____ DATASET EXCERPTS
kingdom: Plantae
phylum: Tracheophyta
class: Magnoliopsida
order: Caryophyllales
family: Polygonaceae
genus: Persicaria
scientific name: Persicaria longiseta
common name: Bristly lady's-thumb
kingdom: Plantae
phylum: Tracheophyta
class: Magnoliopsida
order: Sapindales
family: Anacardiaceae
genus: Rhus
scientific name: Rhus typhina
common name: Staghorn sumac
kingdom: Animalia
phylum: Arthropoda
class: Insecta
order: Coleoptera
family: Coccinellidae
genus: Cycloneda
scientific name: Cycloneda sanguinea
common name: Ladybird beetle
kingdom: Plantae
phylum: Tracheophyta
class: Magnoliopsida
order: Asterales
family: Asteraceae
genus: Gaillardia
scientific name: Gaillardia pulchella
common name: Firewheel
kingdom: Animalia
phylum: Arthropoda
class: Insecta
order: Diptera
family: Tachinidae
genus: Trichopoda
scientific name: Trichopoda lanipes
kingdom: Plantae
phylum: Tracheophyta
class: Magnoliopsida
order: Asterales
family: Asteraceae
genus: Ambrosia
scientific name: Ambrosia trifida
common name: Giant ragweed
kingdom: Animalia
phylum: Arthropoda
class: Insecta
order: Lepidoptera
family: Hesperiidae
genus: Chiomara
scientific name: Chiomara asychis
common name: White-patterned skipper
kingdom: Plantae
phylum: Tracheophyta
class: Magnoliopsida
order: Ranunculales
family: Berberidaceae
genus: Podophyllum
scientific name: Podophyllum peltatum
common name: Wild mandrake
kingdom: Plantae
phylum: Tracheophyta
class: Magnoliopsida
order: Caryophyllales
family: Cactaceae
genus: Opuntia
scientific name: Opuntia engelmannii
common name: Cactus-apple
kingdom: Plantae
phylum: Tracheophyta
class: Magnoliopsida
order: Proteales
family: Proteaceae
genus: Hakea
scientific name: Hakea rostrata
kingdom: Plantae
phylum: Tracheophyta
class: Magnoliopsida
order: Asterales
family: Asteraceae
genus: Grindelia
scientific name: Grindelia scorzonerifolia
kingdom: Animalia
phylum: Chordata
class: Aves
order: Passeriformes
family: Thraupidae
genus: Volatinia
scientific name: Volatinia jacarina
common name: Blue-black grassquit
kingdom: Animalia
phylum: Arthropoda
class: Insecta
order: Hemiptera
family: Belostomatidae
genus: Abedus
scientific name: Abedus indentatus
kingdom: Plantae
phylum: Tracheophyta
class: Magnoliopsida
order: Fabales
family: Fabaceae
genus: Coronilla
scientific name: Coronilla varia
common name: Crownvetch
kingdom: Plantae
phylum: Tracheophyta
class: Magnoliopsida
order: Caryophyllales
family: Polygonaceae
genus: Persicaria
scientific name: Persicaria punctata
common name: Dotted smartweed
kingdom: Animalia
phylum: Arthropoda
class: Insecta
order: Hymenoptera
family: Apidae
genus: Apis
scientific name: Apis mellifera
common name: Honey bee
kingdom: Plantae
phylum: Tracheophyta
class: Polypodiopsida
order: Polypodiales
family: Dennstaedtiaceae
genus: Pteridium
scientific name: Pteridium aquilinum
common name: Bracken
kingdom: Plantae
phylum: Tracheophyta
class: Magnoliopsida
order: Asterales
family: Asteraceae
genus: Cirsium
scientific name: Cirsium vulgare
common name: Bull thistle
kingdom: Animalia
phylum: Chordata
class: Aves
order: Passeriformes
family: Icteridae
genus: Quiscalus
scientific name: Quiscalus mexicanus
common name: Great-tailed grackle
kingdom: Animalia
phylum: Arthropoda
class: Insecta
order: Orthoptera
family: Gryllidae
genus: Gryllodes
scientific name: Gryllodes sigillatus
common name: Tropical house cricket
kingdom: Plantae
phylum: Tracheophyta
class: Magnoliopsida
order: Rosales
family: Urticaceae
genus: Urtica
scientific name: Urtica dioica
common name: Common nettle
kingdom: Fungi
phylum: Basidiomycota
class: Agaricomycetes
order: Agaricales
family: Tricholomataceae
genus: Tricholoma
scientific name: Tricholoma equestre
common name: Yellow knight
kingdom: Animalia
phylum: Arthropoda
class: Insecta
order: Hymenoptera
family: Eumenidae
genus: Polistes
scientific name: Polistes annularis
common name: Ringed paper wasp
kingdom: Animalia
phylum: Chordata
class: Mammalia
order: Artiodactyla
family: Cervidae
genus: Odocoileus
________
* **EXERCISE OBJECTIVE**: Convert every line of the listing above into a JSON list of strings, one string for each line and none for blank lines.

* **TASK RESPONSE**:
[
  "kingdom: Plantae",
  "phylum: Tracheophyta",
  "class: Magnoliopsida",
  "order: Caryophyllales",
  "family: Polygonaceae",
  "genus: Persicaria",
  "scientific name: Persicaria longiseta",
  "common name: Bristly lady's-thumb",
  "kingdom: Plantae",
  "phylum: Tracheophyta",
  "class: Magnoliopsida",
  "order: Sapindales",
  "family: Anacardiaceae",
  "genus: Rhus",
  "scientific name: Rhus typhina",
  "common name: Staghorn sumac",
  "kingdom: Animalia",
  "phylum: Arthropoda",
  "class: Insecta",
  "order: Coleoptera",
  "family: Coccinellidae",
  "genus: Cycloneda",
  "scientific name: Cycloneda sanguinea",
  "common name: Ladybird beetle",
  "kingdom: Plantae",
  "phylum: Tracheophyta",
  "class: Magnoliopsida",
  "order: Asterales",
  "family: Asteraceae",
  "genus: Gaillardia",
  "scientific name: Gaillardia pulchella",
  "common name: Firewheel",
  "kingdom: Animalia",
  "phylum: Arthropoda",
  "class: Insecta",
  "order: Diptera",
  "family: Tachinidae",
  "genus: Trichopoda",
  "scientific name: Trichopoda lanipes",
  "kingdom: Plantae",
  "phylum: Tracheophyta",
  "class: Magnoliopsida",
  "order: Asterales",
  "family: Asteraceae",
  "genus: Ambrosia",
  "scientific name: Ambrosia trifida",
  "common name: Giant ragweed",
  "kingdom: Animalia",
  "phylum: Arthropoda",
  "class: Insecta",
  "order: Lepidoptera",
  "family: Hesperiidae",
  "genus: Chiomara",
  "scientific name: Chiomara asychis",
  "common name: White-patterned skipper",
  "kingdom: Plantae",
  "phylum: Tracheophyta",
  "class: Magnoliopsida",
  "order: Ranunculales",
  "family: Berberidaceae",
  "genus: Podophyllum",
  "scientific name: Podophyllum peltatum",
  "common name: Wild mandrake",
  "kingdom: Plantae",
  "phylum: Tracheophyta",
  "class: Magnoliopsida",
  "order: Caryophyllales",
  "family: Cactaceae",
  "genus: Opuntia",
  "scientific name: Opuntia engelmannii",
  "common name: Cactus-apple",
  "kingdom: Plantae",
  "phylum: Tracheophyta",
  "class: Magnoliopsida",
  "order: Proteales",
  "family: Proteaceae",
  "genus: Hakea",
  "scientific name: Hakea rostrata",
  "kingdom: Plantae",
  "phylum: Tracheophyta",
  "class: Magnoliopsida",
  "order: Asterales",
  "family: Asteraceae",
  "genus: Grindelia",
  "scientific name: Grindelia scorzonerifolia",
  "kingdom: Animalia",
  "phylum: Chordata",
  "class: Aves",
  "order: Passeriformes",
  "family: Thraupidae",
  "genus: Volatinia",
  "scientific name: Volatinia jacarina",
  "common name: Blue-black grassquit",
  "kingdom: Animalia",
  "phylum: Arthropoda",
  "class: Insecta",
  "order: Hemiptera",
  "family: Belostomatidae",
  "genus: Abedus",
  "scientific name: Abedus indentatus",
  "kingdom: Plantae",
  "phylum: Tracheophyta",
  "class: Magnoliopsida",
  "order: Fabales",
  "family: Fabaceae",
  "genus: Coronilla",
  "scientific name: Coronilla varia",
  "common name: Crownvetch",
  "kingdom: Plantae",
  "phylum: Tracheophyta",
  "class: Magnoliopsida",
  "order: Caryophyllales",
  "family: Polygonaceae",
  "genus: Persicaria",
  "scientific name: Persicaria punctata",
  "common name: Dotted smartweed",
  "kingdom: Animalia",
  "phylum: Arthropoda",
  "class: Insecta",
  "order: Hymenoptera",
  "family: Apidae",
  "genus: Apis",
  "scientific name: Apis mellifera",
  "common name: Honey bee",
  "kingdom: Plantae",
  "phylum: Tracheophyta",
  "class: Polypodiopsida",
  "order: Polypodiales",
  "family: Dennstaedtiaceae",
  "genus: Pteridium",
  "scientific name: Pteridium aquilinum",
  "common name: Bracken",
  "kingdom: Plantae",
  "phylum: Tracheophyta",
  "class: Magnoliopsida",
  "order: Asterales",
  "family: Asteraceae",
  "genus: Cirsium",
  "scientific name: Cirsium vulgare",
  "common name: Bull thistle",
  "kingdom: Animalia",
  "phylum: Chordata",
  "class: Aves",
  "order: Passeriformes",
  "family: Icteridae",
  "genus: Quiscalus",
  "scientific name: Quiscalus mexicanus",
  "common name: Great-tailed grackle",
  "kingdom: Animalia",
  "phylum: Arthropoda",
  "class: Insecta",
  "order: Orthoptera",
  "family: Gryllidae",
  "genus: Gryllodes",
  "scientific name: Gryllodes sigillatus",
  "common name: Tropical house cricket",
  "kingdom: Plantae",
  "phylum: Tracheophyta",
  "class: Magnoliopsida",
  "order: Rosales",
  "family: Urticaceae",
  "genus: Urtica",
  "scientific name: Urtica dioica",
  "common name: Common nettle",
  "kingdom: Fungi",
  "phylum: Basidiomycota",
  "class: Agaricomycetes",
  "order: Agaricales",
  "family: Tricholomataceae",
  "genus: Tricholoma",
  "scientific name: Tricholoma equestre",
  "common name: Yellow knight",
  "kingdom: Animalia",
  "phylum: Arthropoda",
  "class: Insecta",
  "order: Hymenoptera",
  "family: Eumenidae",
  "genus: Polistes",
  "scientific name: Polistes annularis",
  "common name: Ringed paper wasp",
  "kingdom: Animalia",
  "phylum: Chordata",
  "class: Mammalia",
  "order: Artiodactyla",
  "family: Cervidae",
  "genus: Odocoileus"
]